Now we're returning a set of relevant documents, without duplicates.

Finally, let's return back to the other *sparse retriever* that we can use with Elasticsearch. We already used **TF-IDF**, by switching `TfidfRetriever` for `ElasticsearchRetriever` we can switch to the **BM25** algorithm, which is an *improved* version of **TF-IDF** and is recommended by Haystack.

So, let's initialize that and make another query with it.

In [21]:
# import BM25 retriever
from haystack.retriever.sparse import ElasticsearchRetriever

# intialize
retriever = ElasticsearchRetriever(document_store)

# and query
retriever.retrieve(query)

03/08/2022 09:06:44 - INFO - elasticsearch -   POST http://localhost:9200/squad_docs/_search [status:200 request:0.037s]

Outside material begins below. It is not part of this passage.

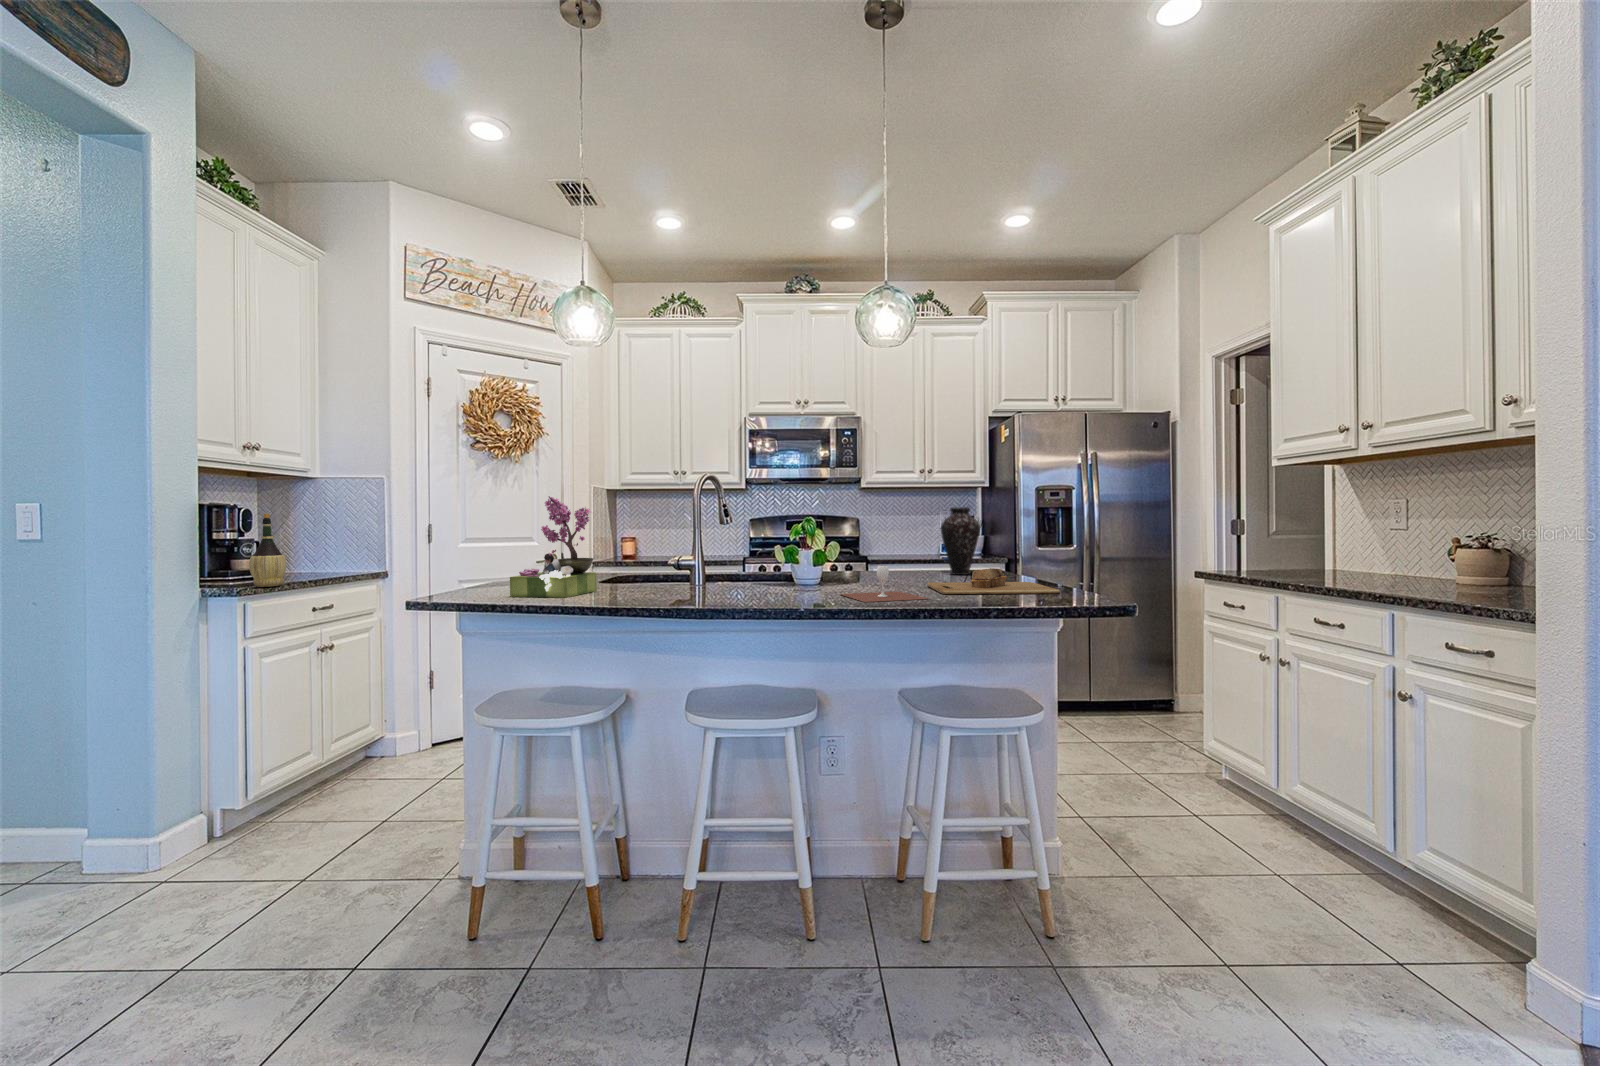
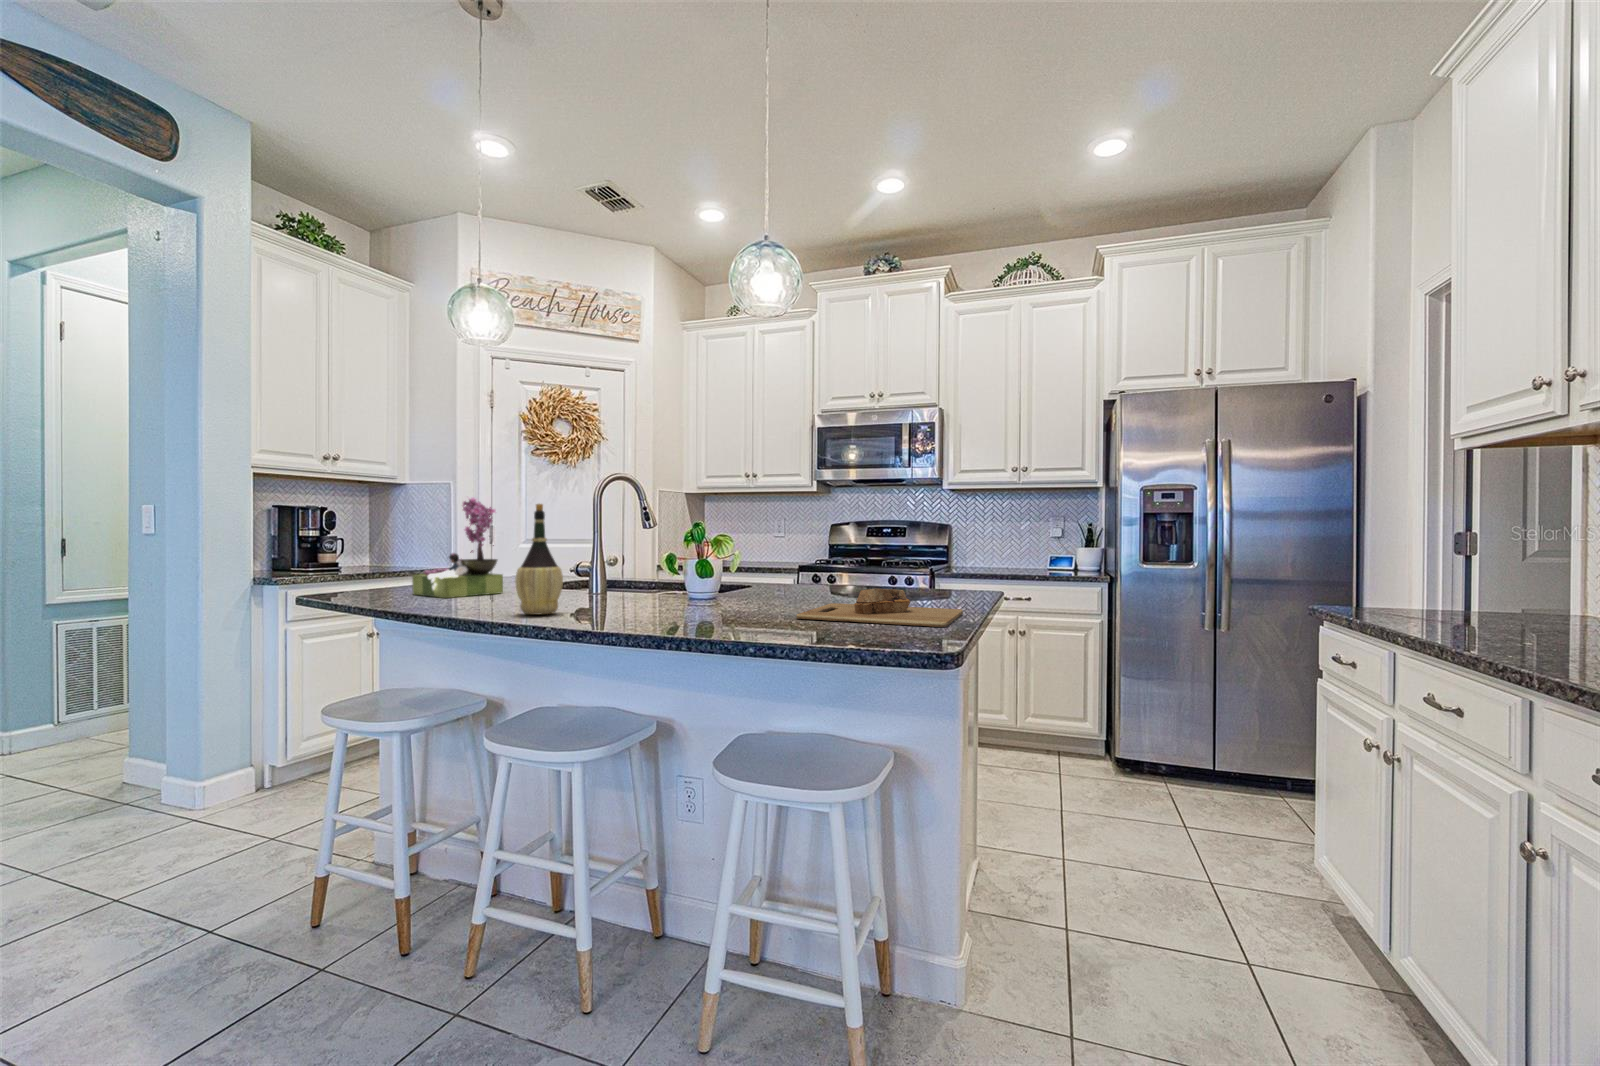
vase: present [941,507,980,575] -> none [922,511,971,596]
wine bottle: present [249,513,286,587] -> present [515,504,563,614]
wine glass: present [840,566,928,602] -> none [665,579,763,623]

[{'text': 'Even though some proofs of complexity-theoretic theorems regularly assume some concrete choice of input encoding, one tries to keep the discussion abstract enough to be independent of the choice of encoding. This can be achieved by ensuring that different representations can be transformed into each other efficiently.', 'id': '44501a50-535f-4899-a3de-f33c719195f8', 'score': 7.8496785, 'probability': 0.7273482036175146, 'question': None, 'meta': {}, 'embedding': None},
 {'text': 'A computational problem can be viewed as an infinite collection of instances together with a solution for every instance. The input string for a computational problem is referred to as a problem instance, and should not be confused with the problem itself. In computational complexity theory, a problem refers to the abstract question to be solved. In contrast, an instance of this problem is a rather concrete utterance, which can serve as the input for a decision problem. For example, consider the prob

Okay great, this is a pretty big notebook but it covers everything we need to know to get started with Haystack + Elastic (and a little more).